The dollar has gained substantially after Friday’s Non Farm Payrolls blew all expectations out of the water. As a result, the market has made a major shift in its projections for the next Fed cuts. The next data coming out on Wednesday could either shift the dollar back, and erase the gains, or push it even further higher.
There is considerable uncertainty about what the Fed will do in terms of rate policy this year. Part of that is the notorious unpredictability of a Trump presidency. But another part is that inflation has been rising after the Fed made an accelerated move towards easing. Some economists argue the Fed was too late to cut and needs to ease more before the economy slows down even more. Others argue that the Fed eased too much, too soon and another spike in inflation is coming. Mediating those two factions is the data that’s about to come out.

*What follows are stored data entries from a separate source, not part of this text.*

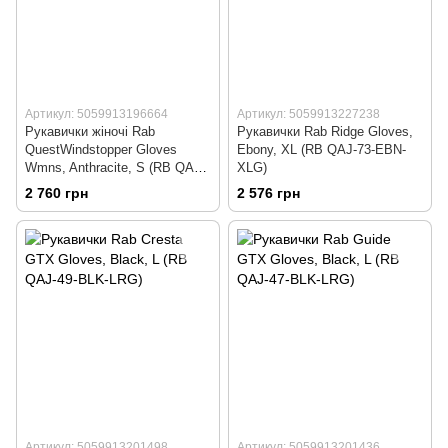
Артикул: 5059913196664
Артикул: 5059913227238
Рукавички жіночі Rab
Рукавички Rab Ridge Gloves,
QuestWindstopper Gloves
Ebony, XL (RB QAJ-73-EBN-
Wmns, Anthracite, S (RB QAJ-
XLG)
67-ANT-SML)
2 760 грн
2 576 грн
Артикул: 5059913201498
Артикул: 5059913201436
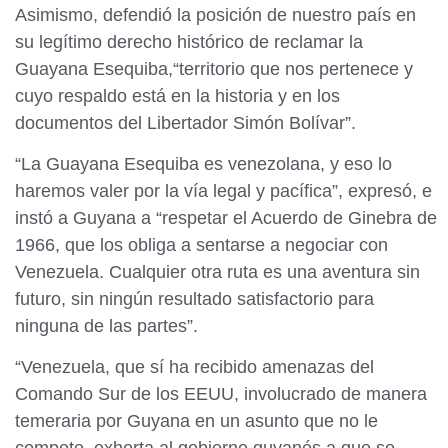
Asimismo, defendió la posición de nuestro país en
su legítimo derecho histórico de reclamar la
Guayana Esequiba,“territorio que nos pertenece y
cuyo respaldo está en la historia y en los
documentos del Libertador Simón Bolívar”.
“La Guayana Esequiba es venezolana, y eso lo
haremos valer por la vía legal y pacífica”, expresó, e
instó a Guyana a “respetar el Acuerdo de Ginebra de
1966, que los obliga a sentarse a negociar con
Venezuela. Cualquier otra ruta es una aventura sin
futuro, sin ningún resultado satisfactorio para
ninguna de las partes”.
“Venezuela, que sí ha recibido amenazas del
Comando Sur de los EEUU, involucrado de manera
temeraria por Guyana en un asunto que no le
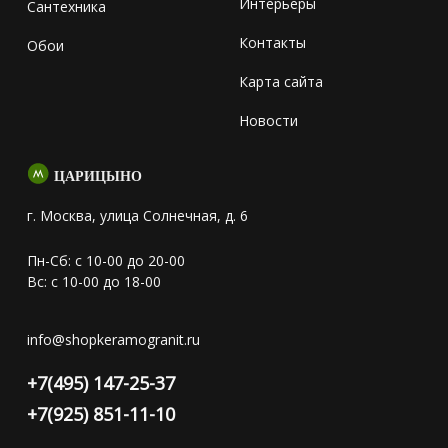
Интерьеры
Сантехника
Контакты
Обои
Карта сайта
Новости
ЦАРИЦЫНО
г. Москва, улица Солнечная, д. 6
Пн-Сб: с 10-00 до 20-00
Вс: с 10-00 до 18-00
info@shopkeramogranit.ru
+7(495) 147-25-37
+7(925) 851-11-10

How Much Cutting to Expect
The next FOMC meeting is generally considered a done deal, with practically everyone expecting a hold just days after Trump takes office. What’s moving markets is the interest paid on the two-year Treasury bond, which is the most sensitive to future interest rate moves. If the market expects more rate cuts, then the yield will fall and the dollar with it.
Up until the jobs data, the market was pricing two Fed cuts for the rest of the year. That’s a substantial slowing of the pace to just 50 bps in a whole year, compared to 100 bps in just four months. Now the market is predicting just one rate cut this year. Even so, over 30% of participants believe that there will be no rate cuts. And there are even some economists talking about the possibility that the Fed will have to raise.

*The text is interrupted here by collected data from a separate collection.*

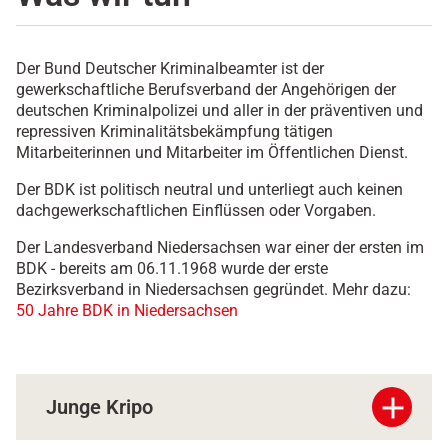
Der Bund Deutscher Kriminalbeamter ist der
gewerkschaftliche Berufsverband der Angehörigen der
deutschen Kriminalpolizei und aller in der präventiven und
repressiven Kriminalitätsbekämpfung tätigen
Mitarbeiterinnen und Mitarbeiter im Öffentlichen Dienst.
Der BDK ist politisch neutral und unterliegt auch keinen
dachgewerkschaftlichen Einflüssen oder Vorgaben.
Der Landesverband Niedersachsen war einer der ersten im
BDK - bereits am 06.11.1968 wurde der erste
Bezirksverband in Niedersachsen gegründet. Mehr dazu:
50 Jahre BDK in Niedersachsen
add
Junge Kripo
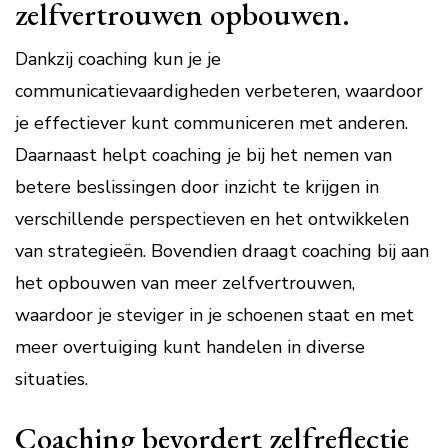
zelfvertrouwen opbouwen.
Dankzij coaching kun je je
communicatievaardigheden verbeteren, waardoor
je effectiever kunt communiceren met anderen.
Daarnaast helpt coaching je bij het nemen van
betere beslissingen door inzicht te krijgen in
verschillende perspectieven en het ontwikkelen
van strategieën. Bovendien draagt coaching bij aan
het opbouwen van meer zelfvertrouwen,
waardoor je steviger in je schoenen staat en met
meer overtuiging kunt handelen in diverse
situaties.
Coaching bevordert zelfreflectie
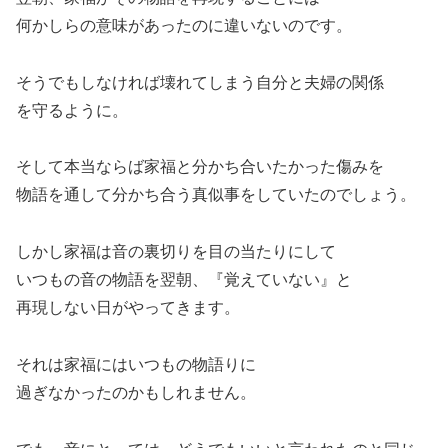
何かしらの意味があったのに違いないのです。
そうでもしなければ壊れてしまう自分と夫婦の関係
を守るように。
そして本当ならば家福と分かち合いたかった傷みを
物語を通して分かち合う真似事をしていたのでしょう。
しかし家福は音の裏切りを目の当たりにして
いつもの音の物語を翌朝、『覚えていない』と
再現しない日がやってきます。
それは家福にはいつもの物語りに
過ぎなかったのかもしれません。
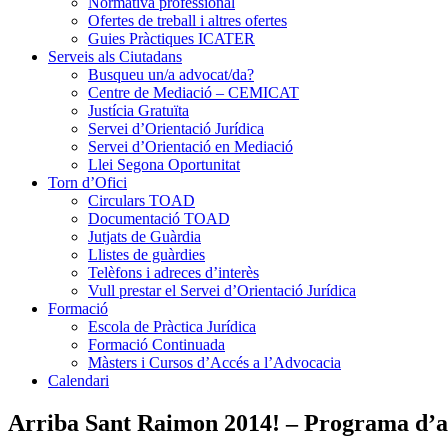
Normativa professional
Ofertes de treball i altres ofertes
Guies Pràctiques ICATER
Serveis als Ciutadans
Busqueu un/a advocat/da?
Centre de Mediació – CEMICAT
Justícia Gratuïta
Servei d’Orientació Jurídica
Servei d’Orientació en Mediació
Llei Segona Oportunitat
Torn d’Ofici
Circulars TOAD
Documentació TOAD
Jutjats de Guàrdia
Llistes de guàrdies
Telèfons i adreces d’interès
Vull prestar el Servei d’Orientació Jurídica
Formació
Escola de Pràctica Jurídica
Formació Continuada
Màsters i Cursos d’Accés a l’Advocacia
Calendari
Arriba Sant Raimon 2014! – Programa d’a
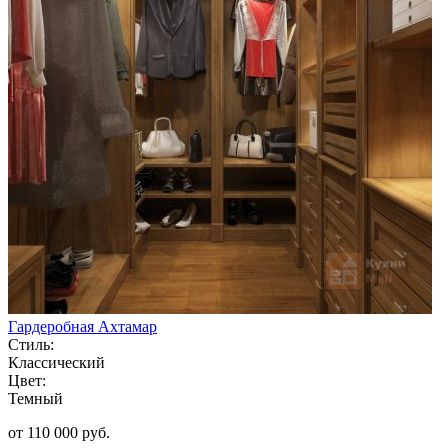
Гардеробная Ахтамар
Стиль:
Классический
Цвет:
Темный
от 110 000 руб.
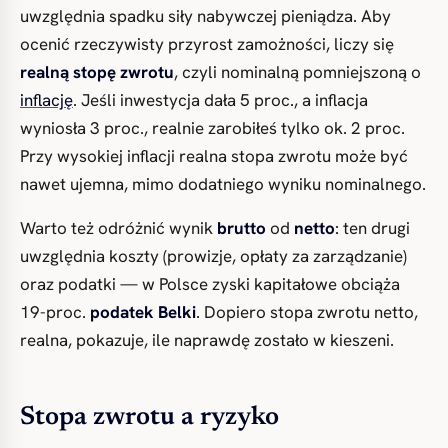
uwzględnia spadku siły nabywczej pieniądza. Aby
ocenić rzeczywisty przyrost zamożności, liczy się
realną stopę zwrotu
, czyli nominalną pomniejszoną o
inflację
. Jeśli inwestycja dała 5 proc., a inflacja
wyniosła 3 proc., realnie zarobiłeś tylko ok. 2 proc.
Przy wysokiej inflacji realna stopa zwrotu może być
nawet ujemna, mimo dodatniego wyniku nominalnego.
Warto też odróżnić wynik
brutto
od
netto
: ten drugi
uwzględnia koszty (prowizje, opłaty za zarządzanie)
oraz podatki — w Polsce zyski kapitałowe obciąża
19-proc.
podatek Belki
. Dopiero stopa zwrotu netto,
realna, pokazuje, ile naprawdę zostało w kieszeni.
Stopa zwrotu a ryzyko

What Could Move the Market
Both the Fed and the markets expected inflation to pop up a bit around the end of the year, and then subside. So the fact that inflation is going up a bit now by itself isn’t the major concern. The issue is if inflation rises faster than expected, and this could trigger worries that consumer prices are escaping the Fed’s control. A faster economy, tariffs, rising fuel prices, colder than expected weather, all contribute to potential upward pressure to inflation.
But if inflation underperforms, it could be a sign that the downward slope of the end-of-year inflation bump is hitting earlier. That could get markets back to pricing in two rate cuts by the Fed, and erase the move seen over the last few days.
What to Look Out For
First on Tuesday is the release of Producer Price Index (PPI) figures. This is getting increased attention as they can often forecast whether there will be more inflation pressure as business pass added production consumers. The expectation is that the annual PPI will accelerate to 3.3% from 3.0% prior. But the core rate, which provides a better look at the long-term trend, is expected to advance at a slower rate to 3.5% from 3.4% prior.
Then on Wednesday is the release of the main inflation figure, which is expected to have increased on higher food costs around the holidays. Headline US December CPI is forecast at 2.9%, up from 2.7% prior. But the core rate, which is more closely followed by the Fed, is expected to remain unchanged at 3.3%. A larger beat in the headline number might not scare the market so much if the core rate remains steady. But a bigger move could be seen if both the headline and core rate miss, which would be a major surprise for the economists and market.